### Work instruction
Gather every line in the listing that contains the string "space", treating uppercase and lowercase as different.

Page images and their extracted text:
- - - - -
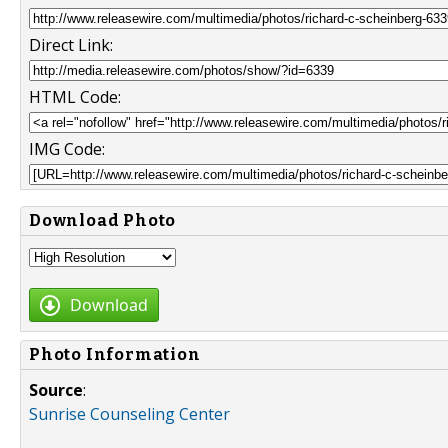
Direct Link:
HTML Code:
IMG Code:
Download Photo
Download
Photo Information
Source
:
Sunrise Counseling Center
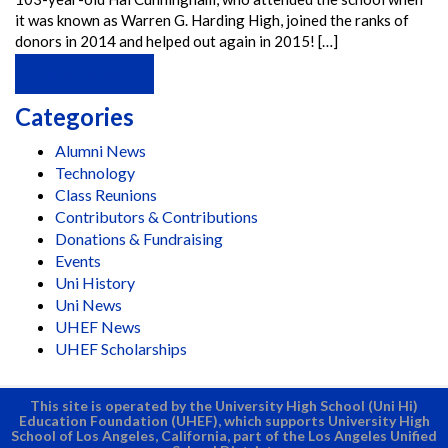
it was known as Warren G. Harding High, joined the ranks of
donors in 2014 and helped out again in 2015! […]
READ MORE
Categories
Alumni News
Technology
Class Reunions
Contributors & Contributions
Donations & Fundraising
Events
Uni History
Uni News
UHEF News
UHEF Scholarships
This site is operated by the University High School (Uni Hi)
Education Foundation (UHEF), which supports University High
School of Los Angeles, California, part of the Los Angeles Unified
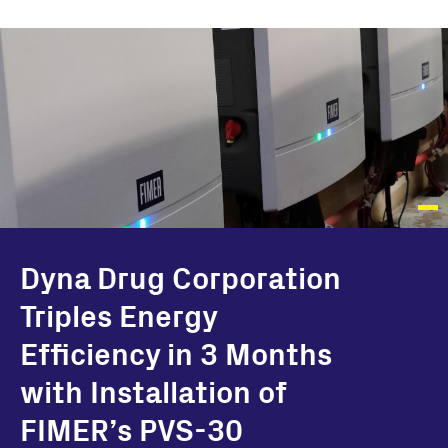
Dyna Drug Corporation
Triples Energy
Efficiency in 3 Months
with Installation of
FIMER’s PVS-30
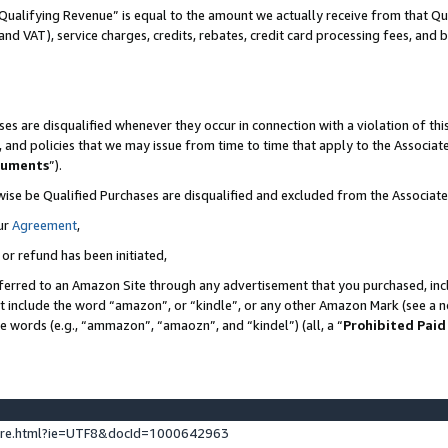
Qualifying Revenue” is equal to the amount we actually receive from that Qua
 and VAT), service charges, credits, rebates, credit card processing fees, and 
es are disqualified whenever they occur in connection with a violation of t
s, and policies that we may issue from time to time that apply to the Associ
cuments
”).
wise be Qualified Purchases are disqualified and excluded from the Associa
ur
Agreement
,
 or refund has been initiated,
ferred to an Amazon Site through any advertisement that you purchased, incl
at include the word “amazon”, or “kindle”, or any other Amazon Mark (see a no
se words (e.g., “ammazon”, “amaozn”, and “kindel”) (all, a “
Prohibited Paid
ture.html?ie=UTF8&docId=1000642963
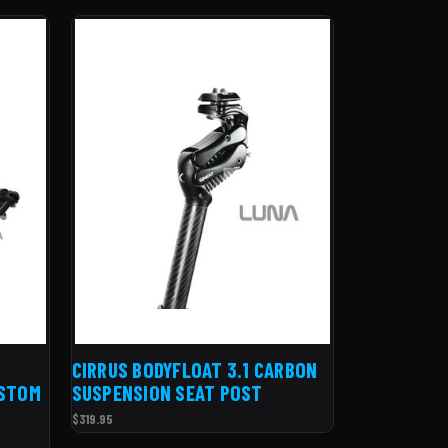
CIRRUS BODYFLOAT 3.1 CARBON
USTOM
SUSPENSION SEAT POST
$319.95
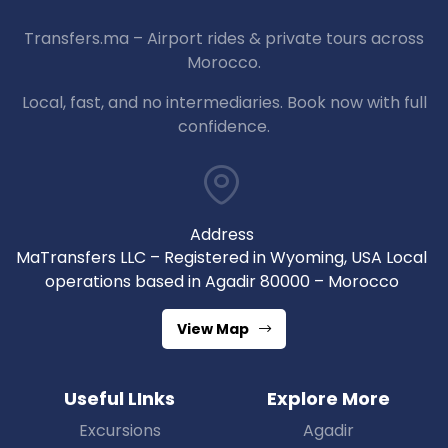
Transfers.ma – Airport rides & private tours across
Morocco.
Local, fast, and no intermediaries. Book now with full
confidence.
Address
MaTransfers LLC – Registered in Wyoming, USA Local
operations based in Agadir 80000 – Morocco
View Map
Useful LInks
Explore More
Excursions
Agadir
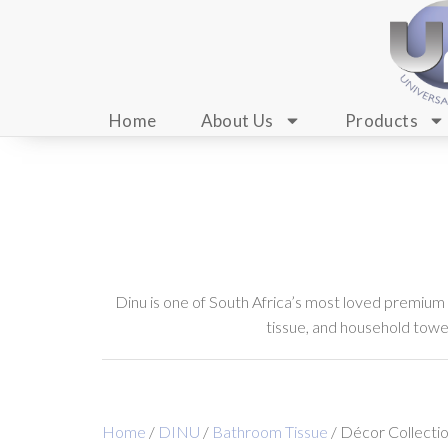
Home
About Us
Products
Dinu is one of South Africa’s most loved premium
tissue, and household towels
Home
/
DINU
/
Bathroom Tissue
/ Décor Collecti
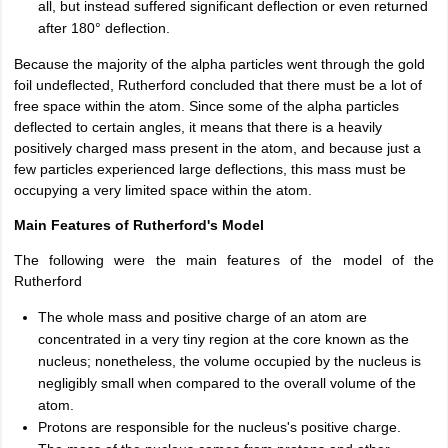
all, but instead suffered significant deflection or even returned
after 180° deflection.
Because the majority of the alpha particles went through the gold
foil undeflected, Rutherford concluded that there must be a lot of
free space within the atom. Since some of the alpha particles
deflected to certain angles, it means that there is a heavily
positively charged mass present in the atom, and because just a
few particles experienced large deflections, this mass must be
occupying a very limited space within the atom.
Main Features of Rutherford's Model
The following were the main features of the model of the
Rutherford
The whole mass and positive charge of an atom are
concentrated in a very tiny region at the core known as the
nucleus; nonetheless, the volume occupied by the nucleus is
negligibly small when compared to the overall volume of the
atom.
Protons are responsible for the nucleus's positive charge.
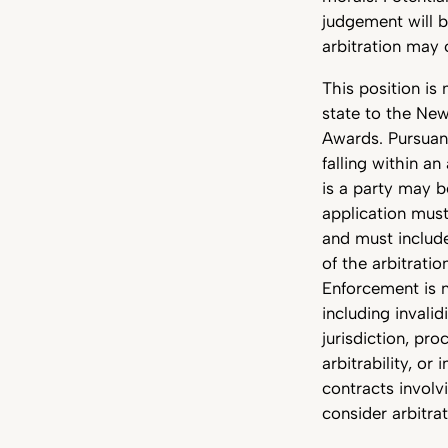
judgement will b
arbitration may 
This position is 
state to the Ne
Awards. Pursuan
falling within a
is a party may b
application must
and must include 
of the arbitrati
Enforcement is 
including invalid
jurisdiction, pr
arbitrability, o
contracts involv
consider arbitrat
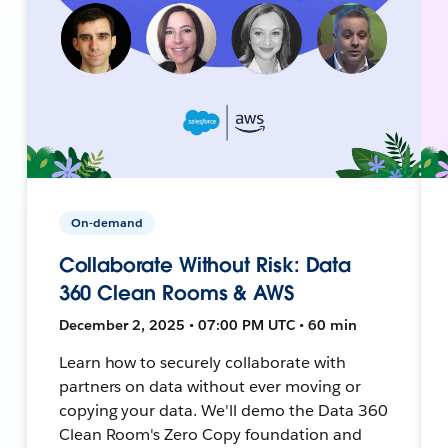
On-demand
Collaborate Without Risk: Data
360 Clean Rooms & AWS
December 2, 2025 • 07:00 PM UTC • 60 min
Learn how to securely collaborate with
partners on data without ever moving or
copying your data. We'll demo the Data 360
Clean Room's Zero Copy foundation and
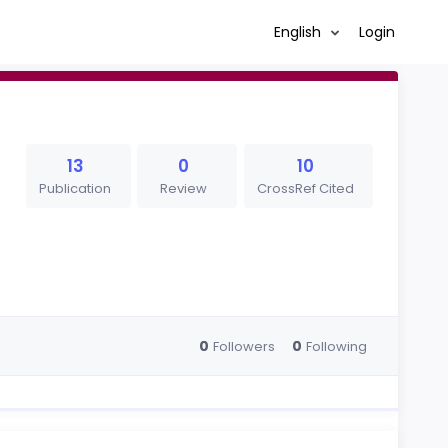
English
Login
13
0
10
Publication
Review
CrossRef Cited
0
0
Followers
Following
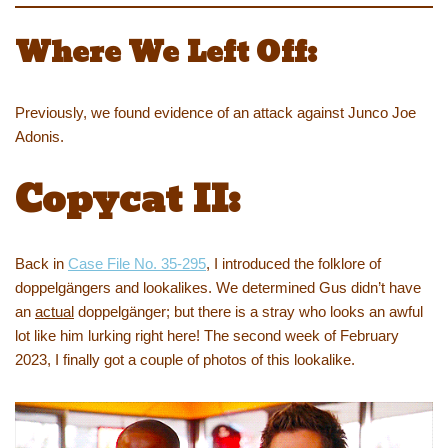
Where We Left Off:
Previously, we found evidence of an attack against Junco Joe
Adonis.
Copycat II:
Back in
Case File No. 35-295
, I introduced the folklore of
doppelgängers and lookalikes. We determined Gus didn’t have
an
actual
doppelgänger; but there is a stray who looks an awful
lot like him lurking right here! The second week of February
2023, I finally got a couple of photos of this lookalike.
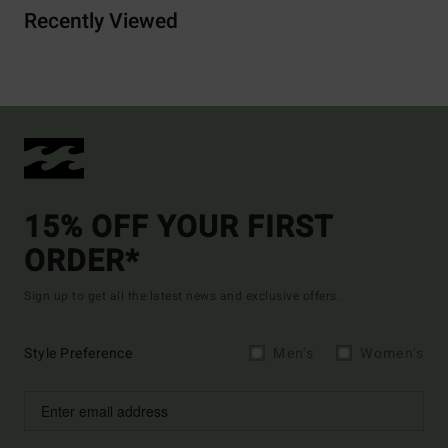
Recently Viewed
15% OFF YOUR FIRST
ORDER*
Sign up to get all the latest news and exclusive offers.
Style Preference
Men's
Women's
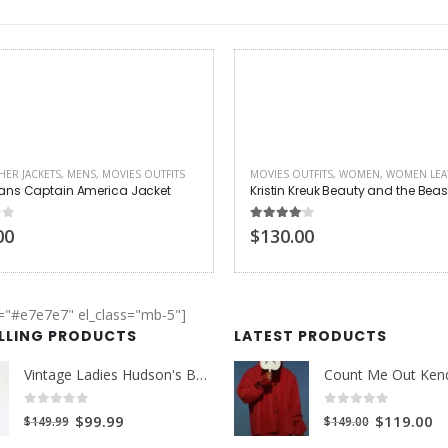
UTFITS
,
WOMEN
,
WOMEN LEATHER JACKETS
MENS
,
MOVIES OUTFITS
Kreuk Beauty and the Beast Jacket
 of 5
0
out of 5
00
$140.00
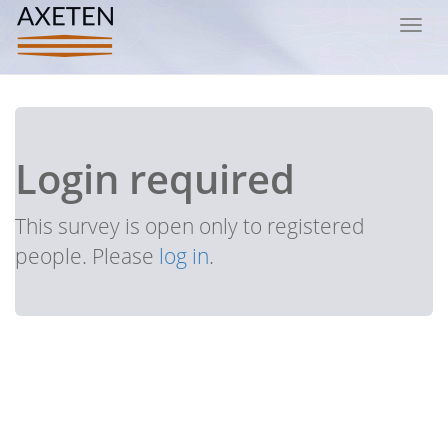
Toggl
navig
Login required
This survey is open only to registered
people. Please
log in
.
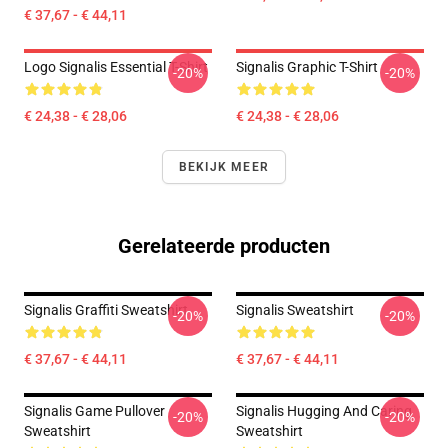
€ 37,67 - € 44,11
Logo Signalis Essential T-Shirt
Signalis Graphic T-Shirt
-20%
-20%
€ 24,38 - € 28,06
€ 24,38 - € 28,06
BEKIJK MEER
Gerelateerde producten
Signalis Graffiti Sweatshirt
Signalis Sweatshirt
-20%
-20%
€ 37,67 - € 44,11
€ 37,67 - € 44,11
Signalis Game Pullover
Signalis Hugging And Caring
-20%
-20%
Sweatshirt
Sweatshirt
- - - - -
### Response to this task
free space within the atom. Since some of the alpha particles
occupying a very limited space within the atom.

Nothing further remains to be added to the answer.